** Testo **

-=-=-=-=-

Il riconoscimento della bellezza ha un suo linguaggio e questo linguaggio si offre a noi anche nella letteratura, nella poesia, nella musica. Qui avvengono incontri fondamentali che, come sostiene Morin, ci mettono in contatto «con il mondo dell’umanità interiore, cioè delle nostre soggettività, e anche con il mondo dell’umanità esteriore, quella delle altre mentalità e delle altre culture che ci vengono rivelate da un romanzo, da una poesia». Perché imparare a vivere significa riconoscere l’unità mentale e affettiva di tutti gli esseri umani. Imparare a star bene al mondo con sé stessi e con gli altri.
Quel coltello comparso in classe è davvero solo la punta di un iceberg che rivela però un malessere profondo, quasi sempre, e per fortuna, più sottile e silenzioso; un malessere che i ragazzi non riescono a lasciare fuori dall’aula. Di fronte a queste difficoltà, la scommessa educativa sta proprio nel coraggio di credere che educare sia ancora possibile.
Possiamo anche continuare a pensare al bene della scuola ragionando sulla griglia oraria, su quali insegnamenti proporre, e quando, secondo le richieste della società. È una preoccupazione plausibile, certo, ma se ci dimentichiamo di dare innanzitutto una risposta educativa al valore intrinseco, e gratuito, di ogni esperienza conoscitiva, allora restiamo complici di quello sguardo utilitaristico che tiene a bada il mondo. E questo significa rinunciare alla nostra responsabilità etica nei confronti delle future generazioni.

-=-=-=-=-

** Istruzioni **
Copi il passo del brano sull'educazione da «Il riconoscimento della» a «con gli altri.». Le righe provengono da una fonte diversa rispetto al brano sull'educazione.

** Dati registrati **

-=-=-=-=-

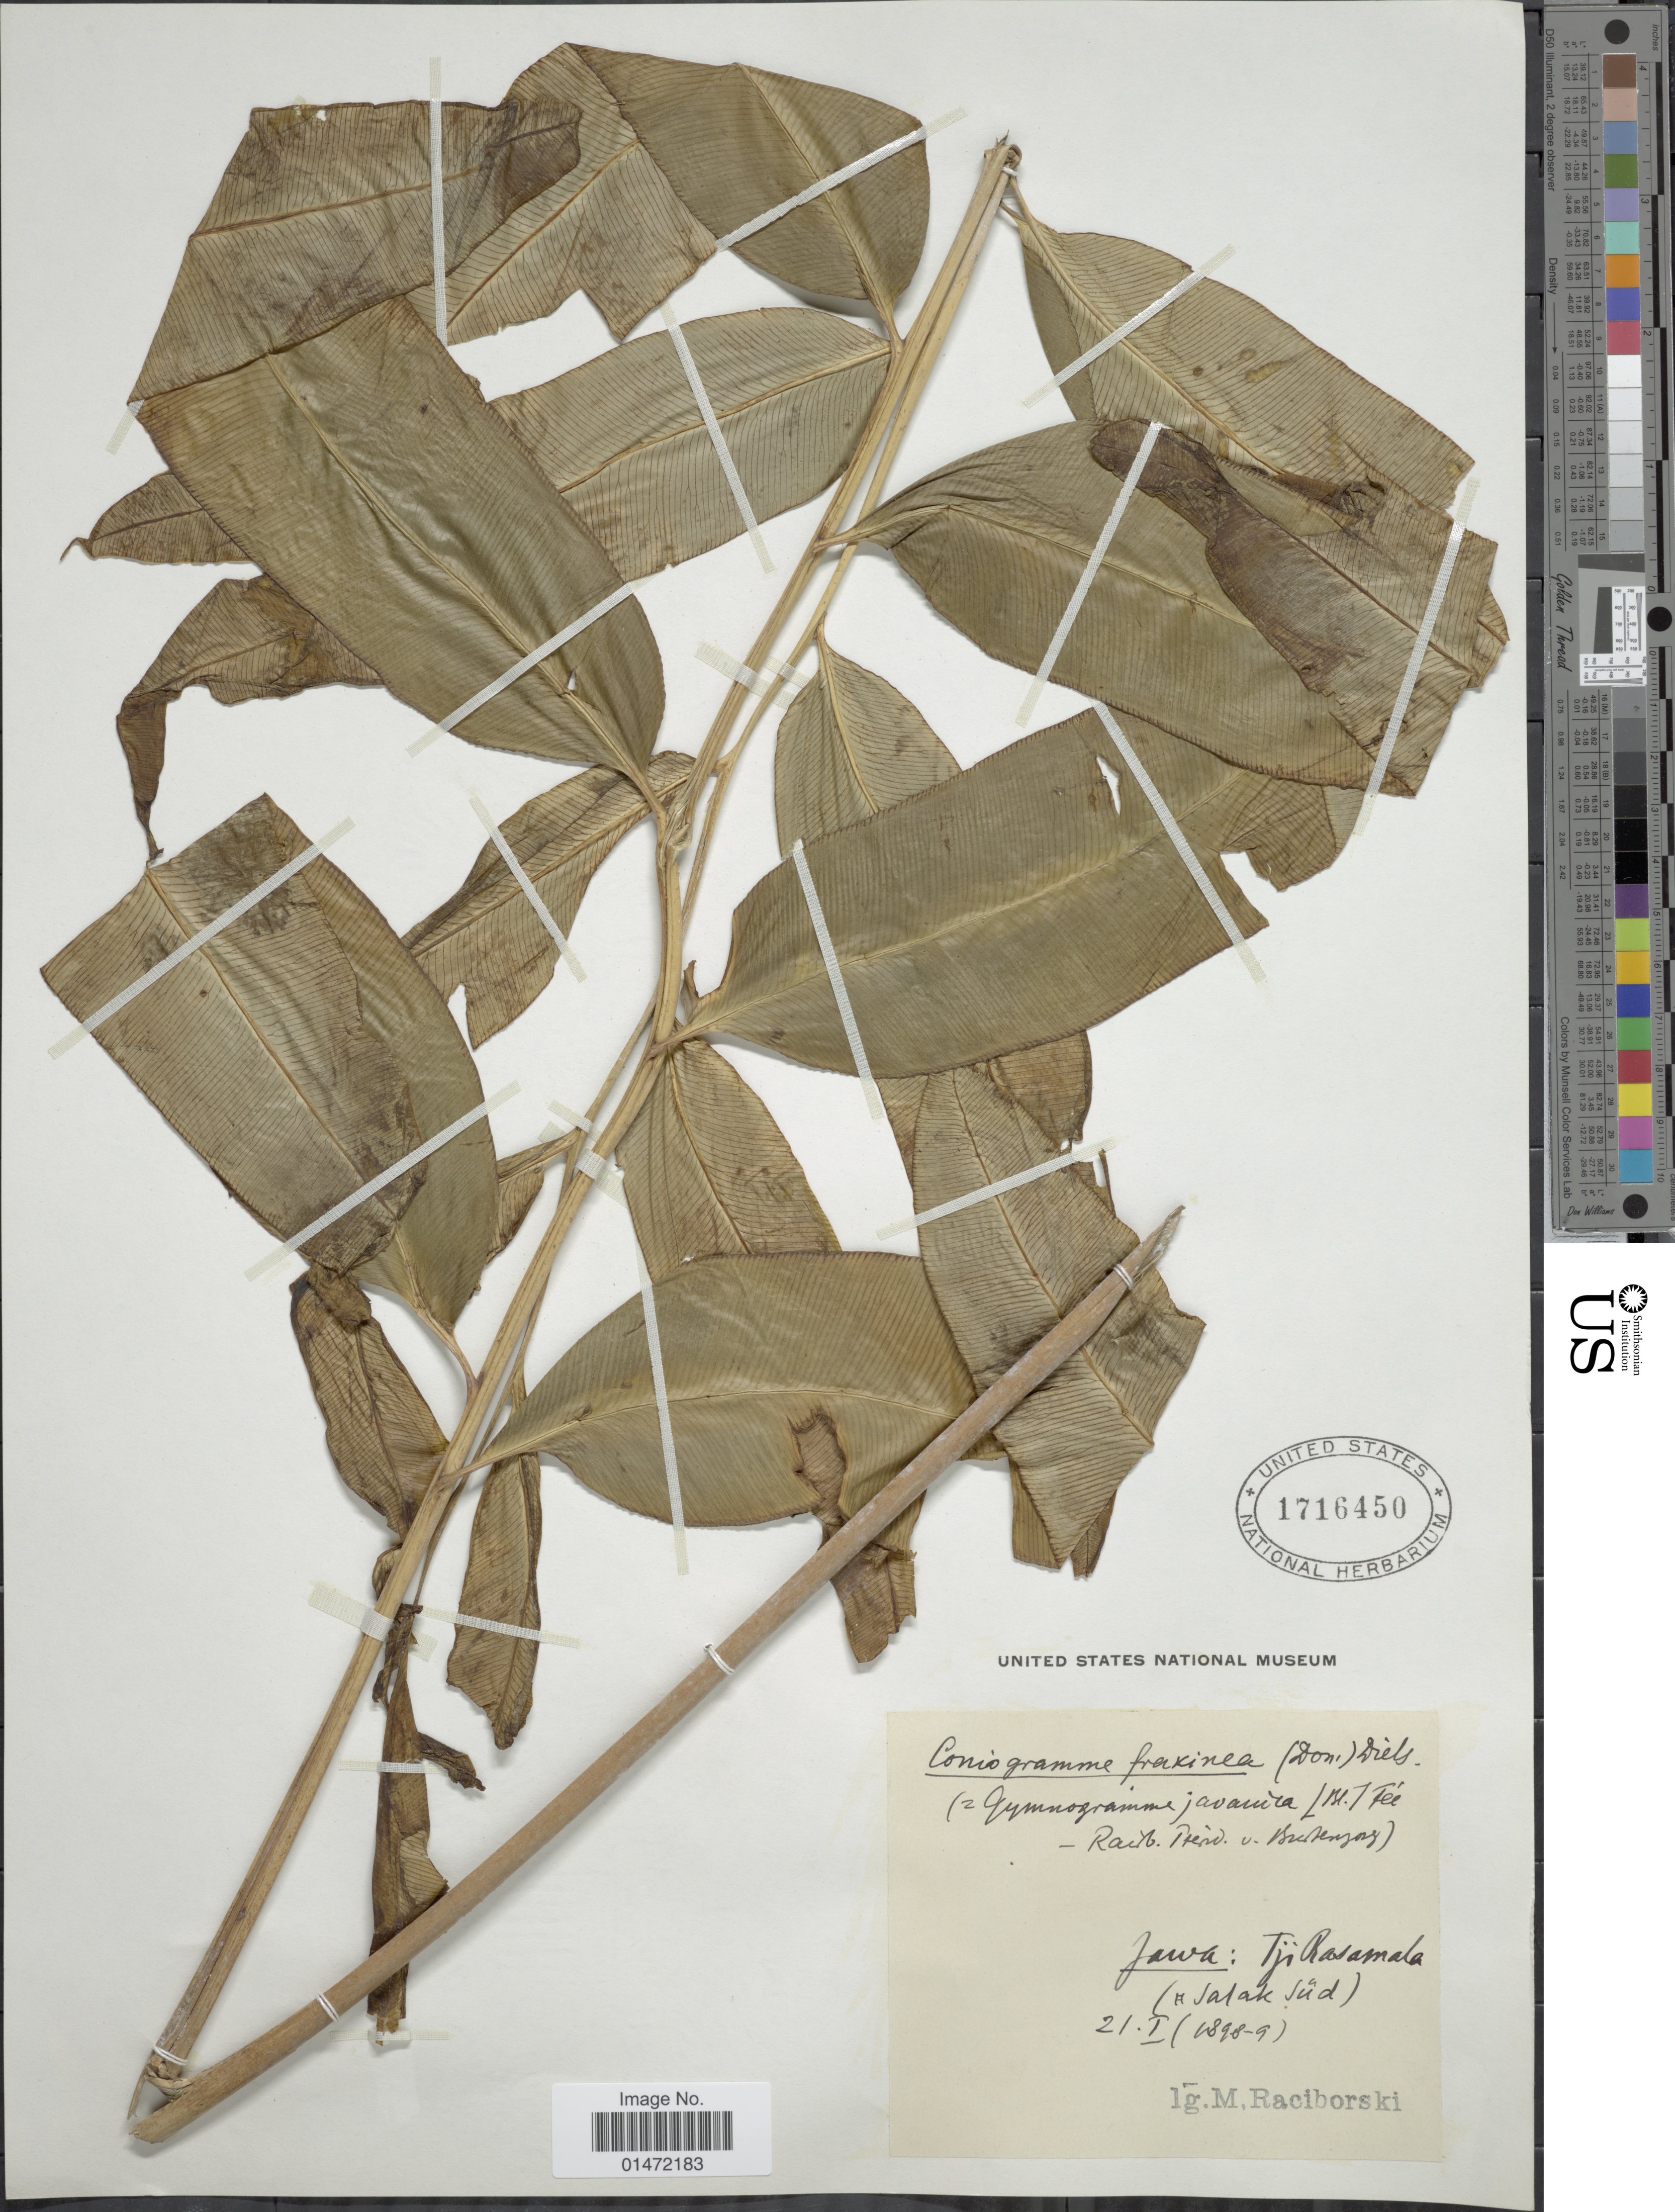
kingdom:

-=-=-=-=-

** Soluzione **
Il riconoscimento della bellezza ha un suo linguaggio e questo linguaggio si offre a noi anche nella letteratura, nella poesia, nella musica. Qui avvengono incontri fondamentali che, come sostiene Morin, ci mettono in contatto «con il mondo dell’umanità interiore, cioè delle nostre soggettività, e anche con il mondo dell’umanità esteriore, quella delle altre mentalità e delle altre culture che ci vengono rivelate da un romanzo, da una poesia». Perché imparare a vivere significa riconoscere l’unità mentale e affettiva di tutti gli esseri umani. Imparare a star bene al mondo con sé stessi e con gli altri.